A glimpse of the Angelus computer program.Noticias Telemundo

“The same vehicles, weapons and places of clandestine detention” were used against “the same type of victims, victimized for the same reasons,” Yankelevich said. Those who were forcibly disappeared were mostly young people, students and teachers (some gathered in groups and associations) who protested and called for greater transparency and a stronger democracy.

This systematic nature of the forced disappearances implies, according to the researcher, that “the cases cannot be seen individually because the destinations are not individual.” Several people were probably tortured at one point by the same officer using the same nickname while in the same location, for example. Hence, an Angelus is key to better elucidate these patterns.

Feeding Angelus is hard work; it has involved devising the development of algorithms and doing machine learning so that the program can detect and match repeated names, even when one of them, for example, is lacking an accent. It's also crucial to reconcile the different disciplines and units making up the team, and to be able to appeal to authorities and prosecutors and have them join the technological effort to use Angelus as evidence in their criminal proceedings.

But on top of that, the work behind Angelus involves people devoting themselves almost daily to reading documents and records written by agents detailing atrocities: how they tortured, beat, raped and disappeared and what tools — or in particularly bloody cases, live animals — they used to commit violence.

Keep doing battle

The work has a real impact for victims and their families, particularly when they can get answers. But beyond that, Yankelevich said, the continued effort reinforces the notion that this type of violence is unacceptable and inadmissible, regardless of what motivated the actions of the agents.

“You feel that you are part of a movement toward a slightly more civilized society," the historian said.

Since Angelus was made from scratch and there is no intellectual property component, the group is planning to make public a version of the program's code later this year.

“We are legally in the possibility and of course in the desire that whoever this serves can use it,” said Yankelevich.  The hope is that it's used beyond Mexico too, and that people adjust it to their needs.

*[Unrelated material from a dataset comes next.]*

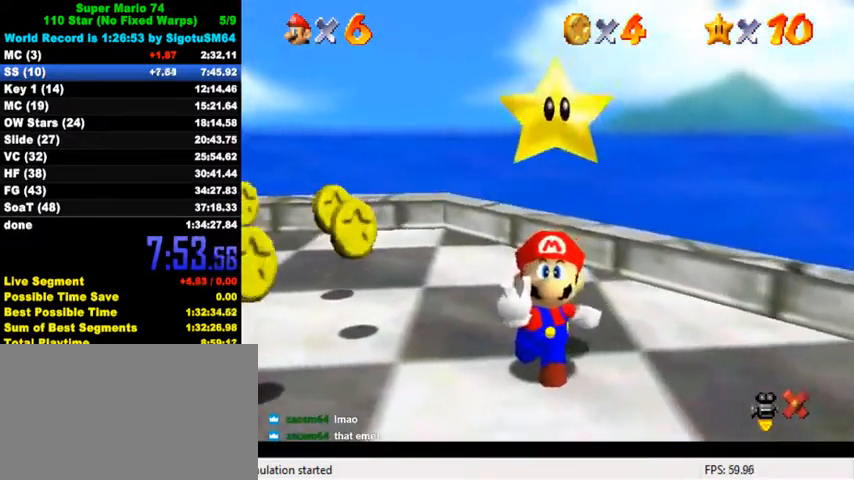
{"keys": [], "events": [[67, "d", "down"], [67, "s", "down"], [200, "d", "up"], [200, "s", "up"]]}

Perhaps in this way, Angelus will be able to grow and improve, until it reaches a version where it not only puts together information on Mexico's earlier counterinsurgency and its forced disappearances, but also on those missing at the hands of current criminal groups that systematically abuse the inhabitants of towns disputed by Mexican cartels or migrants in transit from Central and South America.

In this way, Angelus will honor its name's inspiration: a painting by Paul Klee that shows the “angel of history,” a creature that knows that in order to build the future, one also needs to look at the past.